MobileDesign:About
From MobileDesign
Little Springs Design, a mobile user experience consultancy, provides this mobile UI pattern library for community use and updating.
[edit] About UI Design Patterns
A design pattern documents known good solutions to frequently occurring design problems. In some cases, the solutions themselves become encoded as user expectations: an application that violates the common design could jar user expectations.
User interface design patterns are generally identified and articulated by design experts. They can then be used by less experienced designers or by designers wishing to create a consistency in user experience.
If writing about "usability patterns" is included, there are three types of UI design patterns: patterns of practice, user interface design structures, and corporate patterns. Patterns of practice are closer to best practices in development, such as process for targeting multiple markets, and are not reflected in this site.
User interface design patterns, or "universal patterns", are solutions that likely work across a wide range of applications and on different platforms, although some patterns are platform-specific. In addition, organizations with a complex set of offerings may also create a set of highly specific, fully stylized, "corporate patterns" in a pattern library frequently with code associated with the pattern.
[edit] Universal Patterns
Universal UI design patterns can perhaps be called simple "best practices". They are the pure version of user interface design patterns, and apply to a wide variety of applications and across platforms. The examples in this chapter are universal mobile UI design patterns.
Most of the mobile UI design patterns found on the Internet are universal patterns. As of 2006, none of the large corporations who published their desktop UI patterns had published any mobile patterns.

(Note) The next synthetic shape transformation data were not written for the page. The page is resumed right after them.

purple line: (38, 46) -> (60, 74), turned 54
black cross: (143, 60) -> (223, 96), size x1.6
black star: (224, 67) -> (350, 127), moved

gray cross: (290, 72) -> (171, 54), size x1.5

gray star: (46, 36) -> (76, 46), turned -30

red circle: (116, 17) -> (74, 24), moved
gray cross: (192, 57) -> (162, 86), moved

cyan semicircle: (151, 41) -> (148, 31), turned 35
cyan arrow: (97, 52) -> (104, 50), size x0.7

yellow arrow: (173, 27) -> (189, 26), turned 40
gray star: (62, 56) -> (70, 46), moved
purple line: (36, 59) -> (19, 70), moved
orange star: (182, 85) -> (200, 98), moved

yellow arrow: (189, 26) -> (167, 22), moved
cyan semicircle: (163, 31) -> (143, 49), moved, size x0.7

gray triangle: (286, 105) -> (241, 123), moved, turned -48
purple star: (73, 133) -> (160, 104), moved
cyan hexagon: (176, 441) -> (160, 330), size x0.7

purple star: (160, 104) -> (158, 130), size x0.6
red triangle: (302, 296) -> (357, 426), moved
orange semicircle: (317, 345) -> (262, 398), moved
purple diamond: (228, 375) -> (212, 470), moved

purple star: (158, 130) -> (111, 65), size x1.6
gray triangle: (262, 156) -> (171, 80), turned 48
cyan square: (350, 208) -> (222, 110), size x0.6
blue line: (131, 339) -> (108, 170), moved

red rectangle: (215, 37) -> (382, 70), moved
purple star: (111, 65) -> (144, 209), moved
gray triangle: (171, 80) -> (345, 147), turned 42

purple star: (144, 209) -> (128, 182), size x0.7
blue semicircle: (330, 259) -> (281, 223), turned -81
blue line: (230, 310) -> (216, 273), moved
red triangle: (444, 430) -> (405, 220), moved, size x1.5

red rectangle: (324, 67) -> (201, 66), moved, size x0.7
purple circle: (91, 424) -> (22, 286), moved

Excellent sources of UI design patterns include - www.welie.com, which includes desktop web, software, and mobile patterns. The mobile patterns are fairly dated. - Designing Interfaces: Patterns for Effective Interaction Design, for desktop web design. - User Interface Design Patterns, which are basically a set of course notes. - Ubicomp Design Patterns, a set of design patterns for "ubiquitous computing", which ranges from physical devices and spaces to usually mobile software.
[edit] Corporate Patterns
Many organizations standardize their design process using not just style guides, but a pattern library. Each pattern contains all the same information as general patterns, with the addition of specific style requirements, a concrete visual design, and frequently application code snippets. The Yahoo! User Interface Library is a publicly accessible corporate pattern library.
UI pattern libraries serve the same need as icon libraries, but apply to more than just icons. They also suffer many of the same challenges. Having a list of patterns or icons is insufficient: the library must be navigable with search, tags, and cross links. Keeping the information up to date requires effort: adding and editing information must be easy and incorporated into the job description.

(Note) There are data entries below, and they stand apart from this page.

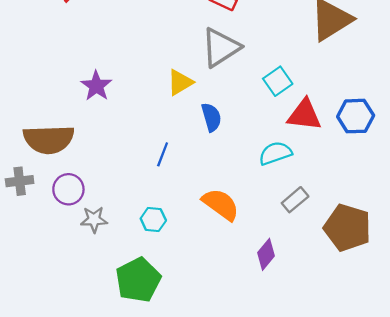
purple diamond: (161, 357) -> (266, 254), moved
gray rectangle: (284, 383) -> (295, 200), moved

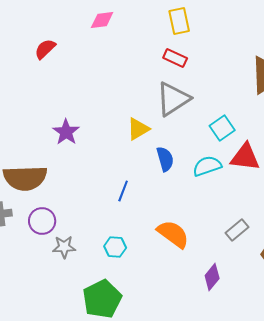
cyan semicircle: (275, 153) -> (207, 166), moved

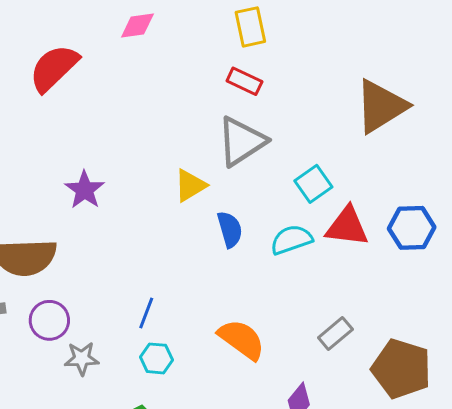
red semicircle: (45, 49) -> (54, 68), size x1.6
blue line: (123, 191) -> (146, 313), moved

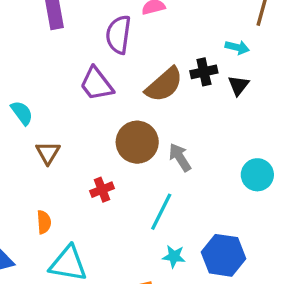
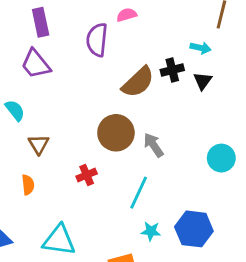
purple trapezoid: (96, 84) -> (36, 64), moved
orange semicircle: (44, 222) -> (28, 185), moved

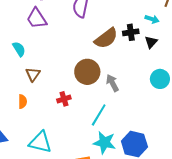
cyan circle: (221, 158) -> (160, 79), moved
cyan star: (151, 231) -> (104, 143), size x1.6

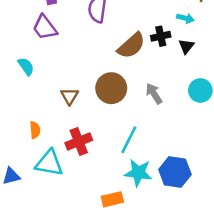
brown triangle: (33, 74) -> (70, 96), moved
gray arrow: (112, 83) -> (154, 94), moved
red cross: (64, 99) -> (79, 142), moved, size x1.5
cyan triangle: (40, 142) -> (49, 163), moved

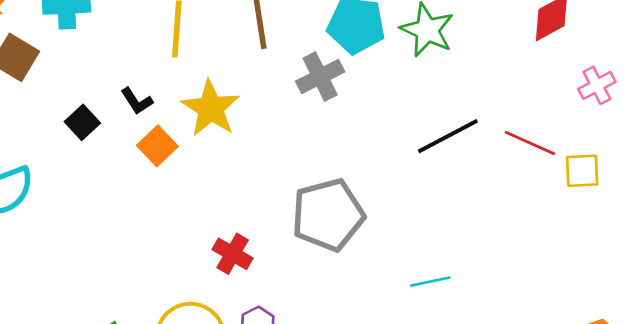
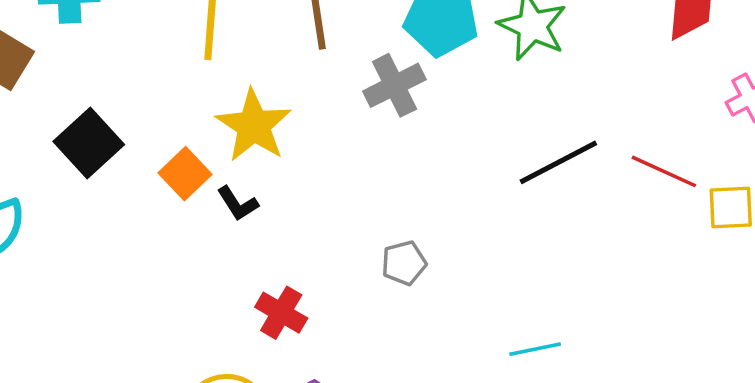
black L-shape: (137, 101) -> (238, 204), moved
black square: (82, 122) -> (89, 143), size x1.5
gray pentagon: (328, 215) -> (404, 263), size x0.5

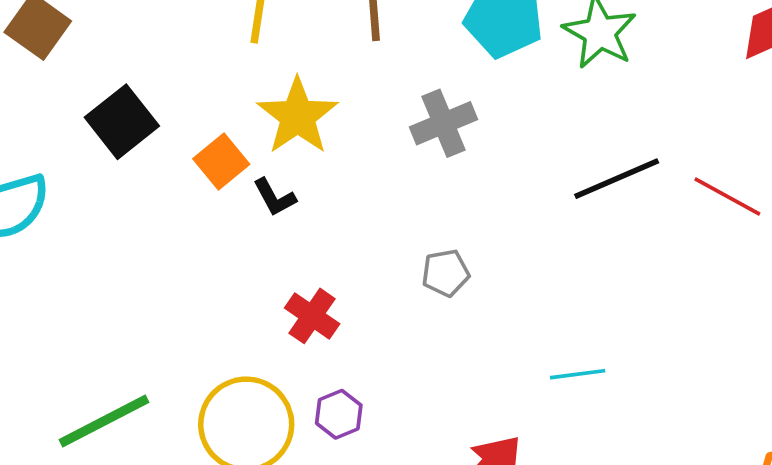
gray cross: (394, 85) -> (443, 123), moved

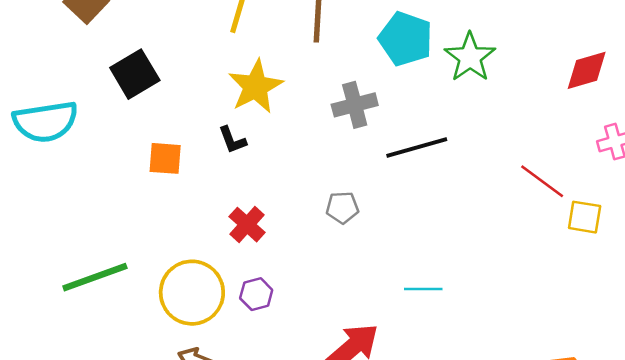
orange square: (221, 162) -> (165, 158), moved, turned 36
black line: (617, 179) -> (417, 147), moved

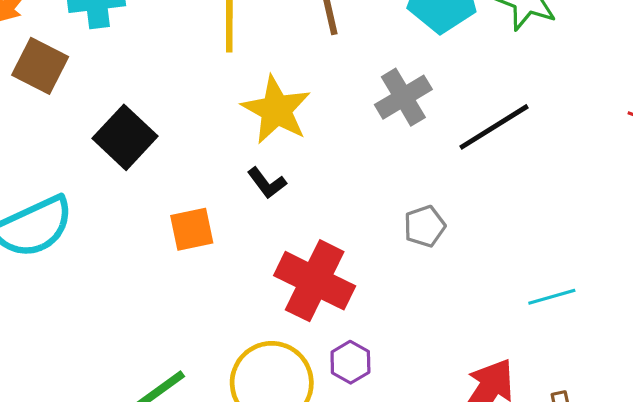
red cross: (247, 225) -> (315, 281), size x1.6

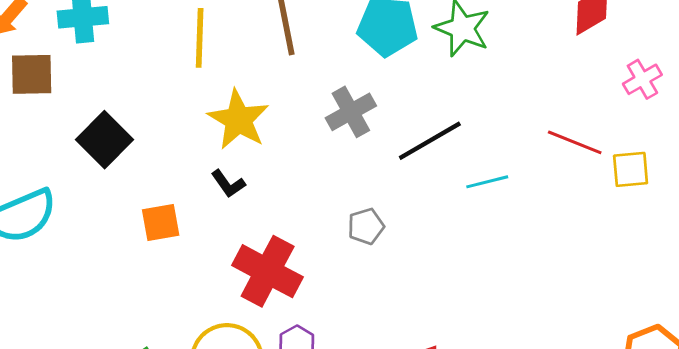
brown square: (40, 66) -> (32, 74), turned -30
cyan line: (552, 297) -> (487, 182), moved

Despite the challenges, pattern libraries have several key benefits. Consistency of user experience eases learning, as users do not have to learn a new practice. The design pattern can be well-tested in user testing, with minor updates over time optimizing the design. The patterns help the user interface become part of the brand along with the visual design.

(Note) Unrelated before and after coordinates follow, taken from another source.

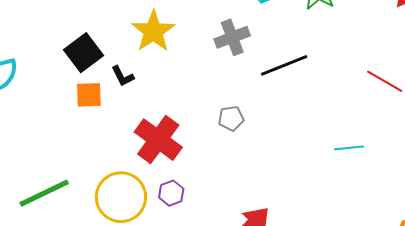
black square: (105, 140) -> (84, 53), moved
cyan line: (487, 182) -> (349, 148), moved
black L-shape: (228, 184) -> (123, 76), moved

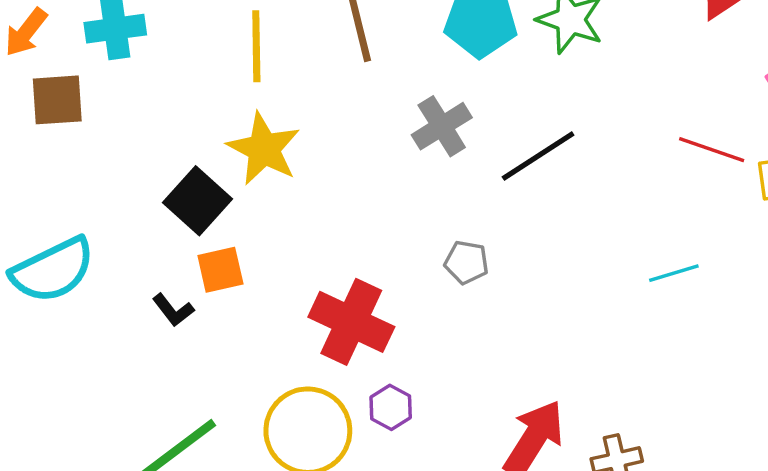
yellow star: (153, 31) -> (264, 149), moved
black L-shape: (123, 76) -> (173, 310), moved
gray pentagon: (231, 118) -> (466, 262), turned 30

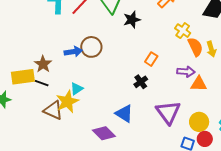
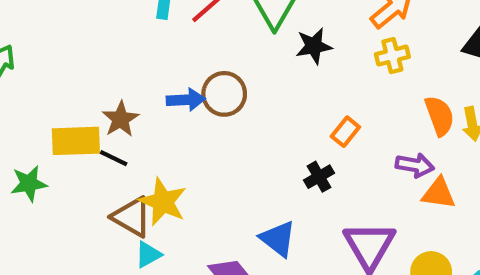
yellow cross: (183, 31) -> (392, 56), moved, turned 35
cyan triangle: (77, 89) -> (148, 255), moved
yellow star: (67, 102) -> (163, 202), turned -30

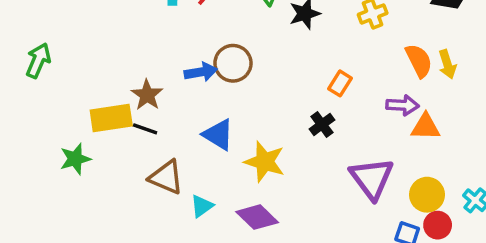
yellow star: (163, 202) -> (265, 162), moved
blue triangle: (278, 239) -> (218, 135), moved
cyan triangle: (148, 255) -> (202, 206), moved

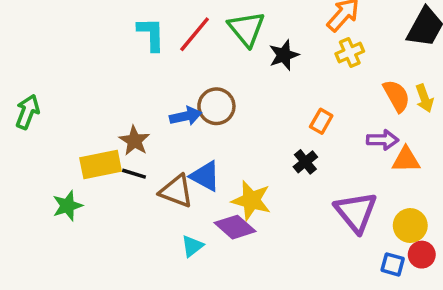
brown triangle: (166, 177) -> (176, 191), moved
purple diamond: (257, 217) -> (235, 227), moved

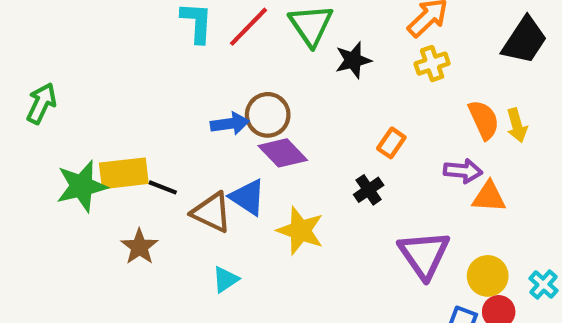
brown star: (134, 141) -> (139, 247), moved
green star: (67, 206) -> (82, 186), moved, size x1.4
purple diamond: (235, 227) -> (283, 153), moved

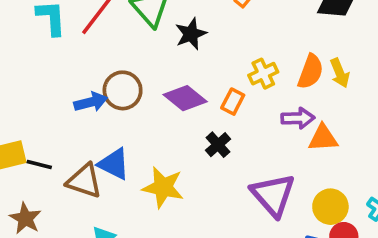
yellow cross: (432, 64) -> (263, 74), moved
orange semicircle: (484, 120) -> (310, 72), turned 52
purple diamond: (283, 153) -> (185, 98), moved

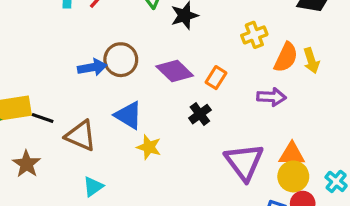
yellow cross: (263, 74) -> (254, 35), moved
orange triangle: (323, 138) -> (292, 154), moved
blue triangle: (114, 164) -> (128, 115), moved
yellow star: (163, 187) -> (149, 147), size x0.7

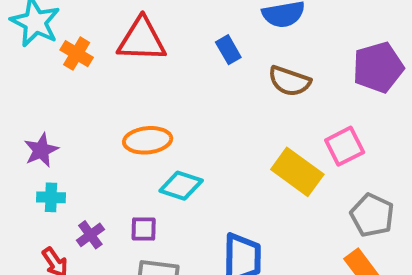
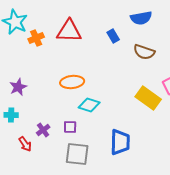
orange cross: (77, 54) -> (36, 38), turned 35
cyan cross: (51, 197) -> (11, 115), moved

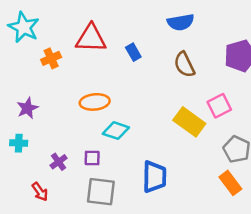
blue rectangle: (113, 36) -> (133, 52), moved
orange cross: (36, 38) -> (51, 58), moved
brown semicircle: (144, 52) -> (184, 65), turned 45
red arrow: (25, 144) -> (40, 192), moved

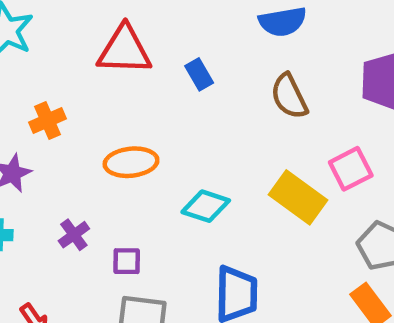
orange cross: (51, 58) -> (48, 120), moved
cyan diamond: (116, 131) -> (206, 206), moved
purple cross: (59, 162) -> (74, 235), moved

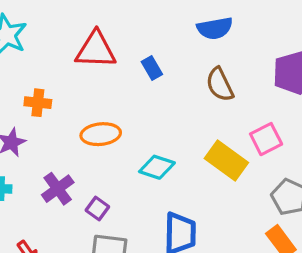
orange cross: (48, 120) -> (38, 103), turned 30
purple cross: (74, 235) -> (58, 189), size x1.4
purple square: (127, 261) -> (97, 209), turned 35

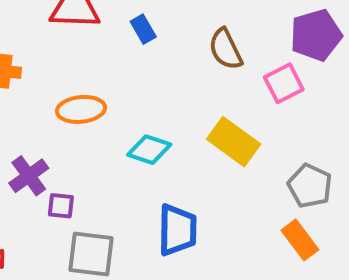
pink square: (266, 139) -> (284, 83), moved
purple square: (97, 209) -> (61, 206), moved, turned -30

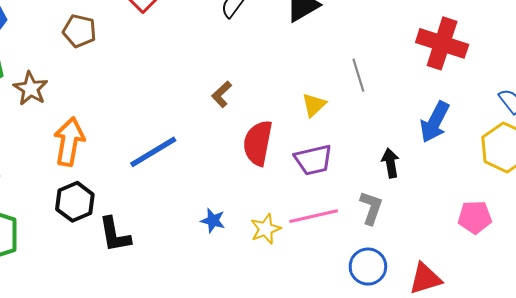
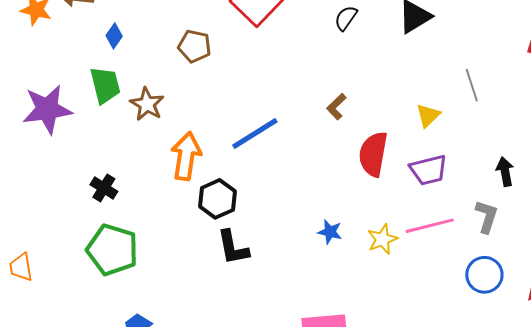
blue line: (153, 152) -> (255, 133), moved
black hexagon: (75, 202) -> (217, 199), moved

Developers can assign templates, sample code, or even actual code to each pattern. A notification system can alert them when a pattern with code in use has been updated, so they can in turn update the live application.
Even if developers do not code the pattern as an object for reference, they will become quite expert at implementing a pattern simply due to repeated use. Either way, development time will be accelerated, and there will be fewer bugs in the code. This will reduce testing time.
UI pattern libraries may be even more important for mobile applications than for desktop applications. Beyond the advantages offered by desktop patterns, hierarchy-dependent mobile patterns also offer: - Insulation from rapidly increasing set of target devices. - Significant reduction in number of design decisions for a given application. Where desktop design is only one or two designs for a given situation, mobile design can contain many more due to number of target devices. - Higher compliance with device user interface paradigms, across applications. - Accelerated creation of support scripts and web information. - Reduced testing with regards to devices. An application built with patterns that were well-tested on devices is extremely likely to work on those same devices without failure or trouble.
Jared Spool's The Elements of a Design Pattern provides a good overview of components of a corporate design pattern.